On campus, where casual sex is celebrated and is frequently fueled by alcohol, the ambiguity that often attends sexual encounters is heightened and the risk of error in rape cases is increased. The consequences for a wrongly convicted student are devastating: Not only is he likely to be expelled, but he may well be barred from graduate or professional school and certain government agencies, suffer irreparable damage to his reputation, and still be exposed to criminal prosecution.
OCR directives reducing critical due process protections on campus carry forward the work of extensive university bureaucracies built to ensure compliance with Title IX. These bureaucracies churn out materials on sexual harassment and sexual violence to train students, faculty and administrators to behave and think properly and to prepare those who serve on disciplinary boards. The materials are likely to include dubious statistics about the incidence of sexual assault; vulgar generalizations that men are controlling, angry and deceitful; and assurances that women neither lie nor make errors in alleging that they have been sexually assaulted.
In short, universities are institutionalizing a presumption of guilt in sexual assault cases. This implements the doctrine developed in the 1980s and '90s by postmodernists, radical feminists and critical legal studies scholars that inspired the ruinous campus speech codes. That doctrine teaches that the American political order is designed to oppress the weak; that racial minorities and women, whether they realize it or not, are victims; and that the truth, except for the first two propositions, is infinitely malleable.
These teachings—and the disdain for the rights of the accused and liberty of thought and discussion that they sustain—are animated by illiberal convictions shared by many faculty and administrators, as well as the Obama administration Department of Education. Notwithstanding their selective appeal to the relativity of truth to neutralize alternative views, they are convinced that in practice all the hard questions about right and wrong have been finally settled and that faculty and administrators are uniquely in possession of the correct answers. Such dogmatism and imperviousness to evidence are hallmarks of the authoritarian mind.
One might have hoped that in response to OCR's reduction of due process protections some professors and high university officials would come forward to object.
Where are the professors of literature who will patiently point out that, particularly where erotic desire is involved, intentions can be obscure, passions conflicting, the heart murky and the soul divided?

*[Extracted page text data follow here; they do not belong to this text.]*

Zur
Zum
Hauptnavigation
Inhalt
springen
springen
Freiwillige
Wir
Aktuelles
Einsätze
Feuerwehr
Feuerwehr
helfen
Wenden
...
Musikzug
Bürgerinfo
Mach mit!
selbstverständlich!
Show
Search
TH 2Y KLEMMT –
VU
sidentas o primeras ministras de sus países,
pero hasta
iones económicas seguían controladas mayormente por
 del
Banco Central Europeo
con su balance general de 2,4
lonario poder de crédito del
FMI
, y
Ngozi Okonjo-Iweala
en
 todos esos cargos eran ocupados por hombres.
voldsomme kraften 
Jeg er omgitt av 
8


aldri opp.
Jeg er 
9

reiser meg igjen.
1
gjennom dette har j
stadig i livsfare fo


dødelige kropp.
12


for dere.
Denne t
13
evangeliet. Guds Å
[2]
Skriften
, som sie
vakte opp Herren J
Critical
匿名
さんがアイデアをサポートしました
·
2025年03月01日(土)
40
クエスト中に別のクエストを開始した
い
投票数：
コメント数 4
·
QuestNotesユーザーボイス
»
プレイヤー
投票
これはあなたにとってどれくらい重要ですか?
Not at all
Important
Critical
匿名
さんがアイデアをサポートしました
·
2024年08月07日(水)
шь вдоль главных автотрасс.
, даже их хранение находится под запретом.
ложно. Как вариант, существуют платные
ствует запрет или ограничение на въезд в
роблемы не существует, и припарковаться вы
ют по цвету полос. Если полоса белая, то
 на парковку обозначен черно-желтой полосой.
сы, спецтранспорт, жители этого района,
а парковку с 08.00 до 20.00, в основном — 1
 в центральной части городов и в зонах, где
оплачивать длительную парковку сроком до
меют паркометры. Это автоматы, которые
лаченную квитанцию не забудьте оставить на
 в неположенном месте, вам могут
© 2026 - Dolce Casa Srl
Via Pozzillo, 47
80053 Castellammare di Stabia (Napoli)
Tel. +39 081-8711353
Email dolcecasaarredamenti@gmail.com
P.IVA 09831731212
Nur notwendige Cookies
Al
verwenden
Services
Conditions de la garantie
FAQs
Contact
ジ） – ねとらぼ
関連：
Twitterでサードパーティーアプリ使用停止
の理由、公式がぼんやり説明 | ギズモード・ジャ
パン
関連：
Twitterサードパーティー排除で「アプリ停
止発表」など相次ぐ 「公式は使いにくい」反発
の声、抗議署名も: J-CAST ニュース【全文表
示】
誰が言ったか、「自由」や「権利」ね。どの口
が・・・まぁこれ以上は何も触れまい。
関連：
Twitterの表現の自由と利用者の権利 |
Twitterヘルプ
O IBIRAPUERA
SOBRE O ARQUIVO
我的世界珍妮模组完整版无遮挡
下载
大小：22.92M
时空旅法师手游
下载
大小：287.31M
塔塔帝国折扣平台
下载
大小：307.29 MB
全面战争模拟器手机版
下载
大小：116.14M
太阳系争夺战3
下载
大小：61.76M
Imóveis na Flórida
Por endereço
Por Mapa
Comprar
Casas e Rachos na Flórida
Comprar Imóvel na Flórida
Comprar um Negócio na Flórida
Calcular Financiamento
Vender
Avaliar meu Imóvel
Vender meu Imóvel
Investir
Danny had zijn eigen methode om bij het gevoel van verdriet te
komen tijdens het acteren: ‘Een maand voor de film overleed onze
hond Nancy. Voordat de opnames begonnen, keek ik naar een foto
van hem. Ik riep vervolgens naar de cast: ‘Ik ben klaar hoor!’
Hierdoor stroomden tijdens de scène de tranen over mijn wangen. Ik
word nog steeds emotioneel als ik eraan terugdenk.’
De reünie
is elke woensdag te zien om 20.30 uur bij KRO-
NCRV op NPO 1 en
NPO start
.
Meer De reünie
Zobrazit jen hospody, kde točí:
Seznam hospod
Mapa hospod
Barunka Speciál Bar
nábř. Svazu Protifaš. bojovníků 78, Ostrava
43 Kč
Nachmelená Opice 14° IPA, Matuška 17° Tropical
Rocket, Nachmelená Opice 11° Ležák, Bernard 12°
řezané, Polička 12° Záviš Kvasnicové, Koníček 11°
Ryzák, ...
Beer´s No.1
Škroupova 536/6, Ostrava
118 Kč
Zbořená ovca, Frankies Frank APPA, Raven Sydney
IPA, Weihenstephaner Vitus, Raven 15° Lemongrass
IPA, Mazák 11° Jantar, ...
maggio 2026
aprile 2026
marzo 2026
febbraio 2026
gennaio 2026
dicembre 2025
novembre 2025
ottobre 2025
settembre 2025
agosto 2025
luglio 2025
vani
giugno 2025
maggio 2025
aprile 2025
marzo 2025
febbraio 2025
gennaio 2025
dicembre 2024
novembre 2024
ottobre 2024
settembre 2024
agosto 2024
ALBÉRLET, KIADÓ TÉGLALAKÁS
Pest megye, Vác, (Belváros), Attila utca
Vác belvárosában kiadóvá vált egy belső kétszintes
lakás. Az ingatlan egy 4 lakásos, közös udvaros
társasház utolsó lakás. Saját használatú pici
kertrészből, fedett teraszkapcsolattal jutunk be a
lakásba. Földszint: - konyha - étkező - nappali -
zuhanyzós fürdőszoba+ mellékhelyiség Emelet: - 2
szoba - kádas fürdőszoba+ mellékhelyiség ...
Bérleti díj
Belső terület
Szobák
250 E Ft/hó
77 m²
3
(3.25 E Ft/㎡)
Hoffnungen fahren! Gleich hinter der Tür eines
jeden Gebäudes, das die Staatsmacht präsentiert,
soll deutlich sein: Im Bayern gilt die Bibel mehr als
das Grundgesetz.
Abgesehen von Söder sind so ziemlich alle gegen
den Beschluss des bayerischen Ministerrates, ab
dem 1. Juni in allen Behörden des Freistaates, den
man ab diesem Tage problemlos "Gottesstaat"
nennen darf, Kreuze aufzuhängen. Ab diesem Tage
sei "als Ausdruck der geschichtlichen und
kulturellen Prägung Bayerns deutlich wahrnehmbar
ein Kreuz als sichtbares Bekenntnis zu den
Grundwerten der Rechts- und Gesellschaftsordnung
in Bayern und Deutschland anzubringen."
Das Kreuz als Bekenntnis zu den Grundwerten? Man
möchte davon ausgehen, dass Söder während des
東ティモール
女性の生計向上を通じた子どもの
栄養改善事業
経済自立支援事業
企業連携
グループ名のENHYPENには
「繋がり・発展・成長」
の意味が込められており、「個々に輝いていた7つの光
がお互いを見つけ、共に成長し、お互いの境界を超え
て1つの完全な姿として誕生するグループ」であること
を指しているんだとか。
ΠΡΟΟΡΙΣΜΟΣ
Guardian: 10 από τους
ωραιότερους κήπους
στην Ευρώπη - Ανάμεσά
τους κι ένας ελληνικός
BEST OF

Where are the professors of natural science who will declare that OCR-dictated hearings are antithetical to the spirit of the scientific method, which depends on respect for the facts and testing claims through rational procedures?
Where are the professors of history, political science and law who will insist clearly and in public that due process is a fundamental component of American political institutions and culture, a cornerstone of our legal system, and indispensable in a free society to the fair administration of justice?
Where are the professors of moral philosophy and practical ethics who will stand up and declare that the presumption of innocence rightly gives expression to both the belief in the dignity of the individual and the awareness of human fallibility?
And where are the deans, provosts and university presidents who will explain in no uncertain terms to their campus communities and to the wider public that weakening due process and freedom of speech protections erodes the framework within which free inquiry flourishes?
So far such professors and high university officials are nowhere to be found.
Who then is welcoming our nation's freshmen to campus? And who, for the next four years, will be presiding over the cultivation of their minds?
Mr. Berkowitz is a senior fellow at Stanford University's Hoover Institution.